Merz and immigration

2 min read

One had to be completely oblivious of the new German reality to be surprised by the results of the latest Civey survey. According to which more than half of German women feel unsafe in public places. More exactly, 55 percent of them reported feeling unsafe in all the locations surveyed (streets, parks, public transport and alike). Clubs and train stations are the scariest places, there only 14 percent felt comfortable.

And it’s not only women. Even men are spooked – proven by the fact that nearly half of all respondents (men and women alike) admitted that they felt unsafe in such locations.

Crime statistics confirm the worries: the German federal police (BKA) noted a 56.3 percent jump in bias-motivated crimes against women in 2023 compared to the year before.

It seems that train stations became real no-go zones for the average German, especially for women.

For years, this dark reality was hidden in plain sight, noticed but with heads turned to the side, the obvious reasons referred to only in rebuses.

This has changed in the last couple of months.

Yet, when Chancellor Merz dared to point this out, blaming the ‘problem of the cityscapes’ on immigration and related crimes, his opponents cried foul. The more so when Merz argued that Germany needs “large-scale deportations” of foreigners who haven’t integrated into the society.

Green and Left bureaucrats and opinion-leaders were furious. Within days, 50 prominent women (activists, writers, politicians) sent an open letter to the chancellor. They demanded real safety measures, “not as a cheap excuse to justify racist narratives”. Natalie Pawlik (SPD) added her bit, “migration must not be stigmatised with simplistic or populist kneejerk reactions – this divides society even further and ultimately helps the wrong people instead of promoting solutions”.

Green parliamentary leader Anton Hofreiter joined the female choir, warning that Merz’s words were “dangerous race-baiting”. The Bundestag was also loud with protests as leftist derided Merz’s proposal for overseas deportation centres, warning of serious human rights violations if refugees were locked up abroad.

Chancellor Merz didn’t back out. He insists he has “nothing to take back” and that “security is the priority”. He also said something that was unimaginable just a few months ago: “only if [security] can be guaranteed will the mainstream parties win back trust”. A tiny proof that not all European politicians have completely lost their connection with the real world.

Alas, we had to wait almost ten years for this pragmatic and clear voice.

If Merz is right, Germany’s open-door era is over.

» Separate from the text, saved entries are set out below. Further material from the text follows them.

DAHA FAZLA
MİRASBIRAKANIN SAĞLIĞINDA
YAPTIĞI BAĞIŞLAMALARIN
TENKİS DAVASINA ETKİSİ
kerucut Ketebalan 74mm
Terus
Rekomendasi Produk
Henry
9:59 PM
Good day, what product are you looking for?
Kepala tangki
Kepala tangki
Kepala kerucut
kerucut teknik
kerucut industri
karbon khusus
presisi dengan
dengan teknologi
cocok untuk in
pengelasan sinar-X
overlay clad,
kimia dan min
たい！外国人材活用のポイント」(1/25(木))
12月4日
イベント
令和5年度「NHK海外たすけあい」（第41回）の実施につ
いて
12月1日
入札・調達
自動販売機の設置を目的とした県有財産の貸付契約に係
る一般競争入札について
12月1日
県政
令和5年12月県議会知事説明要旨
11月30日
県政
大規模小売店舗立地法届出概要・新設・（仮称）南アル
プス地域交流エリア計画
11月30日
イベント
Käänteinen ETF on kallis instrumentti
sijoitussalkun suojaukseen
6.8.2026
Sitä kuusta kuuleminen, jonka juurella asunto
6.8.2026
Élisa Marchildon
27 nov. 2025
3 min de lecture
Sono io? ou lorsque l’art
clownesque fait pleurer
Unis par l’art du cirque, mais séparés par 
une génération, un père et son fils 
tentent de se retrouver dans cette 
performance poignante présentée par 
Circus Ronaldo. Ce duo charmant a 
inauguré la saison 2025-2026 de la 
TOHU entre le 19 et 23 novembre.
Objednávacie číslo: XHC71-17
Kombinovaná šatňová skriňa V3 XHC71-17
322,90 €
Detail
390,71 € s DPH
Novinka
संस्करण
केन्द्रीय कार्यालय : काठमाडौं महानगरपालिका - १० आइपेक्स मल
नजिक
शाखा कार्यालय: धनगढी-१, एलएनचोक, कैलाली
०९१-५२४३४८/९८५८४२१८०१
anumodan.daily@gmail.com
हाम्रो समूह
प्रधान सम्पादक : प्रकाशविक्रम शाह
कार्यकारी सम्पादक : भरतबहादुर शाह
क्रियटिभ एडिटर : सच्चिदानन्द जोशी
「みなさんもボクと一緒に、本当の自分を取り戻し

In a speech to the Bundestag on November 4, 2025, he flatly stated “there are now no longer any grounds for asylum in Germany”, since the war in Syria has ended. He then added, “we can also begin with repatriations” and those, who refuse to return “can, of course, also be deported in the near future”. In short: many of the 1.3 million Syrian refugees in the country should voluntarily return home to help rebuild their own country; or else be sent packing.

Merz’s logic is simple: if Germans feel unsafe, they will favour their current leaders less and less. Rebuilding trust is Step Zero before starting to work on anything else that needs an overhaul (clue: economy).

Merz’s ideas weren’t received with applause by all.

Politicians from the Left redoubled their campaign for migrant rights: the Greens and the Left have introduced motions opposing deportations and criticizing the “scapegoating” of immigrants.

The left is divided, though: FDP and SPD back some of the tougher rules, while the Greens vehemently oppose them, let it be establishing deportation centres in third countries (as proposed by Minister of Interior Alexander Dobrindt in October) or sending Syrian migrants home.

Maybe a reminder on some basic political and economic principles (like Maslov’s Hierarchy) would help with the situation, an Intro to Politics 1.0 course. In the hierarchy of human needs, food is followed by safety. As long as those two basic needs are not met, ideology and complex moral issues rest in the corner.

And safety is something Germans lack today – and while the Left is in denial about the causes, the headlines are straightforward. From the shocking attack in January 2025 against a group of toddlers to the latest arrest (a 22-year-old Syrian man was arrested in Berlin, allegedly planning a jihadist terrorist attack), violent attacks with immigrant perpetrators are on the rise.

There are still some who want to carry on as if nothing had happened, defending migration till the end, framing security talks as “cynical score-settling” and accusing Merz of “scheming to pit victims of sexism against victims of racism”. They failed to notice that the movie changed from “refugees welcome” to the “importance of maintaining social cohesion”.

Ironically, Merz’s act might save Die Grüne in the long run: the faster safety and normality returns to Germany’s cities, the sooner Green ideology can return to the political discourse.